• Reading passage:
▬▬▬
The first time I watched Sabrina was in Taiwan a few years ago. The first time I watched it, I was just so entranced by Sabrina, and how they used to speak, dress and move. It reminded me of a subtle transformation from a young, innocent girl to a mature and graceful young lady. There’s something about watching a film in black and white that makes one feel strangely nostalgic, even though they haven’t lived in that period of time. Audrey always had a natural elegance, and her style visually reflects that part of herself. The fashion designer Hubert de Givenchy was known for designing clothing for Audrey that complimented both of their styles.
Is it possible to fall in love with a film in the first 2 minutes? The drawing of a person’s face on the chin reminded me of my sister and me when we were younger. We’d draw a face on our chin and talk, while the other person tries not to laugh. I remember often losing this game. The dominos falling remind me of a simpler time when we could spend hours playing board games, cards and knuckle bones. We would spend time writing our own stories, creating with our hands and using our imagination. Going to school meant break times were filled with crafty things, trading stickers and playing games.Some how I like it more so back then, because we seemed to look in each other’s eyes more. Even if one wanted to escape from talking, we’d try to make an effort in the end, rather than staring down at a phone screen. More on that some other time. It was one of the sweetest films I’ve seen in a long time, and Audrey Tautou was just the perfect Amelie to play it. It reminds us to do good deeds to bring a little spark into other’s lives, to remember to fill our lives with excitement and joy. It’s a reminder that our lives are just (and if not more) exciting as a film that we feel immersed in. The film was something different and special, in that it had a story line that I’d never really wondered about, but it also felt nostalgic in some ways. It was unpredictable which made it all the more enjoyable to watch, in that you’d hope for one thing to happen, but perhaps another thing might happen. Audrey was such a wonderful Amelie, because she gave that extra charm and light that the film would of lacked without her. There were so many things happening in the film, that I feel I’ll have to watch it again some day just to notice some more little things.
▬▬▬
• Records provided:
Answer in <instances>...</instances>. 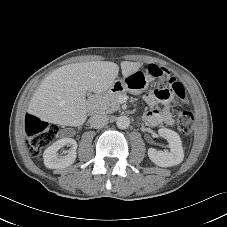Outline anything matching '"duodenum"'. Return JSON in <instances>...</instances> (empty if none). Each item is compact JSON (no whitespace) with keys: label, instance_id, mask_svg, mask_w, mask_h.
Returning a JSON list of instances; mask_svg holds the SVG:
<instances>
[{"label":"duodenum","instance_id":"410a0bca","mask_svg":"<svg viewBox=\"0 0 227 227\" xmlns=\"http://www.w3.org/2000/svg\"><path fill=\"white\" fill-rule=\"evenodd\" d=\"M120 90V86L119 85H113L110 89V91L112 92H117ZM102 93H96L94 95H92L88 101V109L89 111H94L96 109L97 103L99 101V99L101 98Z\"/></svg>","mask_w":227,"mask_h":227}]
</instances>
▬▬▬
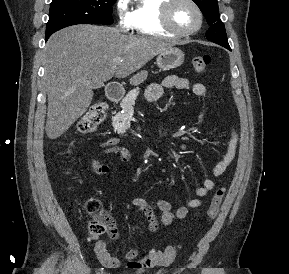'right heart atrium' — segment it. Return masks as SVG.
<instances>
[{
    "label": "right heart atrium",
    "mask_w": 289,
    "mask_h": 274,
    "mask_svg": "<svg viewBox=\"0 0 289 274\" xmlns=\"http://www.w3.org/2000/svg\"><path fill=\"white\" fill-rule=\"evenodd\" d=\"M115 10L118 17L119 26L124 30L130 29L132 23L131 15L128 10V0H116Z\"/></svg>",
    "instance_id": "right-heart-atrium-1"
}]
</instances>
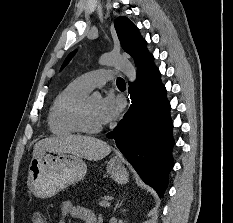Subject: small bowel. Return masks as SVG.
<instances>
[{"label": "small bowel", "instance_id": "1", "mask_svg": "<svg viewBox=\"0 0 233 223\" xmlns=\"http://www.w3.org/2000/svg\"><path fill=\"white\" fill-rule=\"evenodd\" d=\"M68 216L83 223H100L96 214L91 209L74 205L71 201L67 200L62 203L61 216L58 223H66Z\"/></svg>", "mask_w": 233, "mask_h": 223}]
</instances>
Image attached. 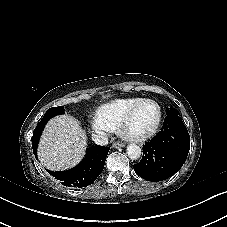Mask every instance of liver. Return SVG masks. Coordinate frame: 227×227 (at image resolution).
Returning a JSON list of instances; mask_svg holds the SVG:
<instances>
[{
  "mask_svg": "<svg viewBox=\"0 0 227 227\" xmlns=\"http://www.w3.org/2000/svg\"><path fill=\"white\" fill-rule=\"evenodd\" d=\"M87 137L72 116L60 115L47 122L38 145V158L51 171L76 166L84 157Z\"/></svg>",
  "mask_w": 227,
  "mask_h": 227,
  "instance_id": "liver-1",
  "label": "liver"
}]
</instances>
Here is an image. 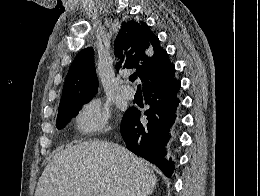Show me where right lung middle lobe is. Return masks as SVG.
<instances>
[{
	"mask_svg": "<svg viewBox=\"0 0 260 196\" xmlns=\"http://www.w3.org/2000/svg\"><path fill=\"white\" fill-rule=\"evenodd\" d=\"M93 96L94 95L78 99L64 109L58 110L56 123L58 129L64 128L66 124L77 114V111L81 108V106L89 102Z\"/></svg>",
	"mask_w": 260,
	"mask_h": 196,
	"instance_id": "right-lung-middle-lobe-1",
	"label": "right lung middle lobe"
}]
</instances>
▬▬▬
• Instruction:
Write a continuation of the personal reflection on the films Sabrina and Amelie, picking up after its final sentence.

• Answer to the task:
It was quite lovely to see little snippets where the narrator would tell us at exactly what time what someone may be doing. He tells us what a particular person likes and dislikes, which is interesting to know every persons little quirks. A part of me could relate to Amelie in some subtle ways, such as the idea that she’s more quiet, an introvert, deep thinker, loves to watch films, imaginative, a little shy at first, likes cats, doesn’t have many friends, likes to spend time alone and takes time to express her true feelings to someone. One of my favourite parts of the film was the script itself, and the simplicity of the lines. Such as when she talks about liking the sound of cracking crème brûlée with a teaspoon. It’s those small things that can give us the greatest joys. The film visually has a warm tone that carries the soft sweet atmosphere throughout. The childhood box reminds us of the memories we hold from our younger days, and the important parts of our lives that give us strong feelings when we think of them. Amelie makes you want to cry, laugh and smile all at the same time!
One of my favourite scenes
The first time I watched Midnight in Paris was in 2015, and I instantly fell in love with it. It’s been a sort of yearly tradition ever since, where I’d watch the film at least once a year. Each time I watch it, I feel transported into a different time and a wonderful fantasy world, where we could interact with our favourite people from the past. If you’ve seen Woody Allen’s films, such as Blue Jasmine, Vicky Cristina Barcelona, To Rome With Love and You Will Meet a Tall Dark Stranger, then you’ll know his style. Not to mention, the soundtrack was so exquisitely and magically beautiful.
There are so many parts to think about, from love, relationship, era, history, writing, artists, nostalgia, imagination and self expression. Even the simple things, from seeing the beauty of walking in the rain at midnight in Paris. There’s something timeless about it. You lose sense of the present, and your thoughts wonder off into a world unknown, perhaps with a saxophone playing in the distant. The film starts with a montage of Paris scenery set to 1940’s jazz clarinetist Sidney Bechet’s “Su Ti Vois Ma Mere”to set the atmosphere.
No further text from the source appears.